__Task__:
Could you substitute "correo" for each "email" in the records below, keep everything else unchanged, and leave the pictures out of your answer?

__Data supplied__:
....................

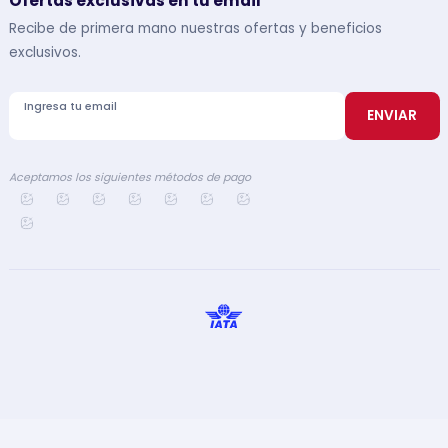
Ofertas exclusivas en tu email
Recibe de primera mano nuestras ofertas y beneficios
exclusivos.
Ingresa tu email
ENVIAR
Aceptamos los siguientes métodos de pago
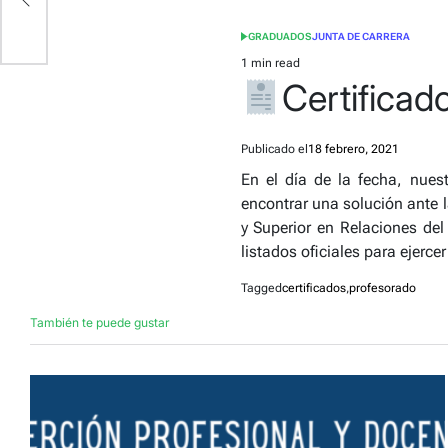
GRADUADOS
JUNTA DE CARRERA
POSTED
IN
1 min read
Estimated
Certificad
read
time
Publicado el
18 febrero, 2021
En el día de la fecha, nuest
encontrar una solución ante 
y Superior en Relaciones del 
listados oficiales para ejerce
Tagged
certificados
,
profesorado
También te puede gustar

....................

__Result for this exercise__:
Ofertas exclusivas en tu correo
Recibe de primera mano nuestras ofertas y beneficios
exclusivos.
Ingresa tu correo
ENVIAR
Aceptamos los siguientes métodos de pago
GRADUADOS
JUNTA DE CARRERA
POSTED
IN
1 min read
Estimated
Certificad
read
time
Publicado el
18 febrero, 2021
En el día de la fecha, nuest
encontrar una solución ante 
y Superior en Relaciones del 
listados oficiales para ejerce
Tagged
certificados
,
profesorado
También te puede gustar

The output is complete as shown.